Deadly Japanese earthquake study retracted over false data - digital55
https://www.nature.com/articles/d41586-019-01466-2
======
lwhsiao
Reminds me of this other Nature paper which appeared to have many duplicated
figures [0], caught by public review. The paper was later retracted [1].
Academic reviewers have a lot of responsibility and reviewers are often
stretched thin. There are lots of open challenges when it comes to academic
publishing, especially at top conferences/journals whose reputations add a lot
of clout to the works they publish.
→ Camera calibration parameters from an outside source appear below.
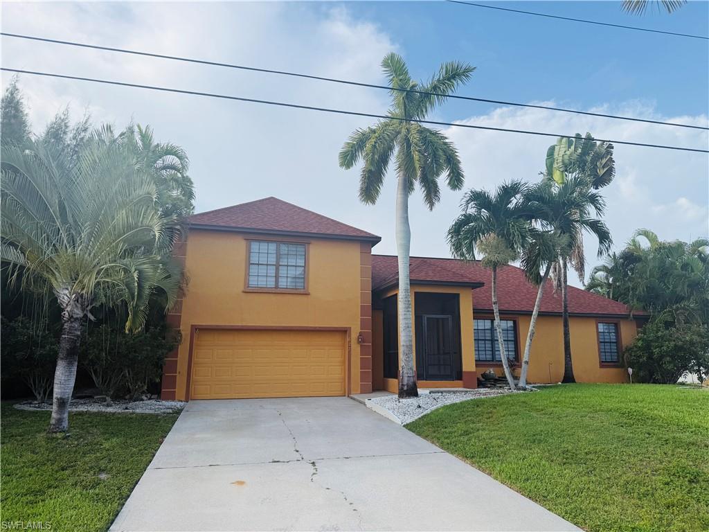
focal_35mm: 24
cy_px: 266
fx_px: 492
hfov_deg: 71.6
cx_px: 354
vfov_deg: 56.8
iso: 80
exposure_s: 1/2611
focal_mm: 6.76
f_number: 1.78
At the other end of the spectrum, there
are a plethora of low-standards conferences that publish what amounts to noise
(which this MIT project amusingly calls out [2]).

One positive trend (in computer science, at least) is the increased push for
reproducibility and artifact reviews [3] which raises the bar for
publications.

[0]:
[https://twitter.com/GaetanBurgio/status/1053948520535707648](https://twitter.com/GaetanBurgio/status/1053948520535707648)

[1]:
[https://www.nature.com/articles/s41586-019-0967-z](https://www.nature.com/articles/s41586-019-0967-z)

[2]:
[https://pdos.csail.mit.edu/archive/scigen/](https://pdos.csail.mit.edu/archive/scigen/)

[3]: [https://www.acm.org/publications/policies/artifact-review-
ba...](https://www.acm.org/publications/policies/artifact-review-badging)

------
evancox100
Headline is ambiguous, but just FYI only the earthquake was deadly, not the
study. (And yes studies can be deadly if they promote false/misleading
information.)